A broken limb won’t support weight. A broken network of concepts—a network that includes contradictions—won’t support intellectual weight. If I shirk the effort of creating or learning a difficult theory, my mind will be crippled by contradictions it might have avoided.

They tell me intelligence is genetic, but I believe what keeps most of us from becoming geniuses is not lack of genes, but lack of will. If you don’t have that “genius or bust” mentality—where you simply have to be a genius before you die—then you will certainly never become one.

Online you can find reading lists for PhD programs of distinguished universities. Check out some books. Start reading. If you don’t understand, go back to the master’s program. If you must, go back and reread The Tempest and everything you read in high school. Learning is more like a spiral staircase than an escalator.

Why is Proust so obsessed with memory? Because memory is the essence of genius. The genius remembers all he learns and synthesizes it into a grand theory of everything.

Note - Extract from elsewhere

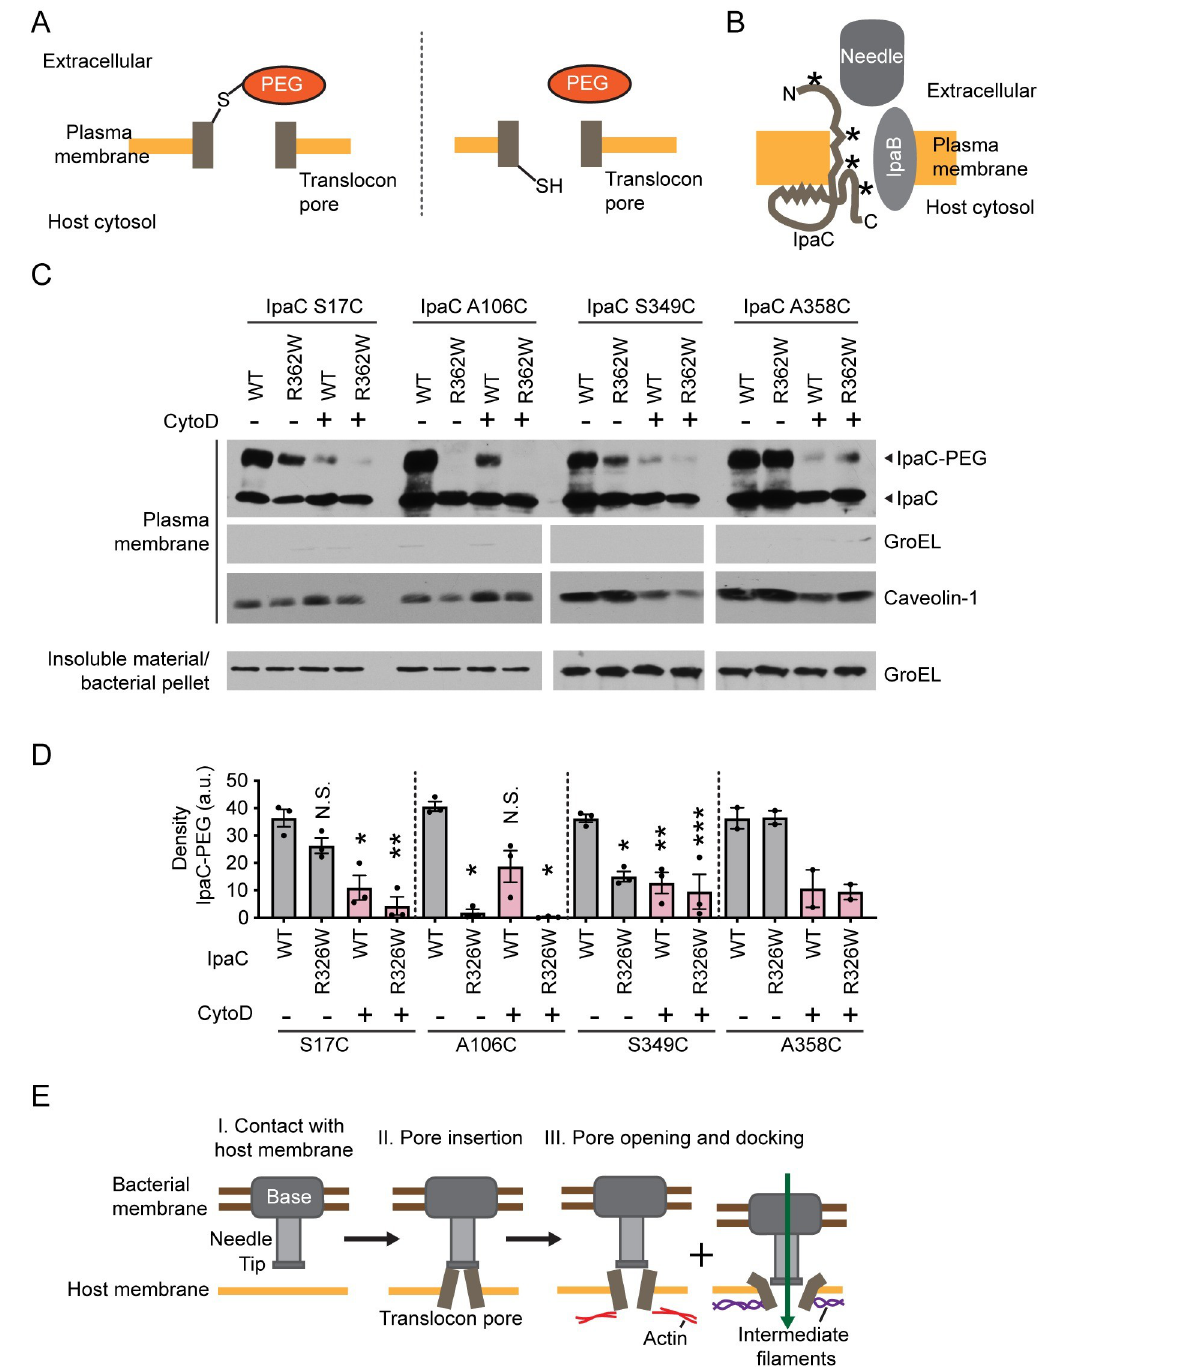
Fig 3. Actin polymerization induces conformational changes to the translocon pore. (A) Schematic depiction of extracellular accessibility assay. PEG5000-maleimide (PEG) covalently binds sulfhydryl group of cysteines that are accessible from the outside of the mammalian cell; it is membrane-impermeant and too large to fit through the translocon pore. (B) Schematic of topology of IpaC (from [40]). � , location of cysteine substitutions; top to bottom: S17, A106, S349, A358. (C-D) Effect of CytoD on PEG5000-maleimide labeling of sulfhydryl groups in single cysteine substitution derivatives of WT IpaC or IpaC R362W. S . flexneri infection of HeLa cells in the presence or absence of CytoD at a MOI of 500. (C) Representative western blots. WT, WT IpaC backbone; R362W, IpaC R362W backbone; IpaC-PEG, IpaC labeled with PEG5000-maleimide; IpaC, unlabeled IpaC; GroEL, bacterial cytosolic protein; caveolin-1, eukaryotic plasma membrane protein. Data are representative of two to three independent experiments. (D) Quantification of the IpaC-PEG band from experiments represented in panel C. For each IpaC cysteine substitution,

If you don’t know calculus, Bohr can never explain to you the theory that reconciles our contradictory notions about light. We need very abstract and difficult concepts to understand the correct theory. Why should we suppose it’s different in other fields?

Of course the most likely outcome of my quest to develop my genius will be nothing. But a failed life devoted to cultivating genius is, in my estimation, far more laudable than a successful life devoted to cultivating reputation, wealth and honors. For me, giving up studying, giving up on the attempt to synthesize a grand theory of everything, would be like giving up on life. Yet this is precisely what my contemporaries demand.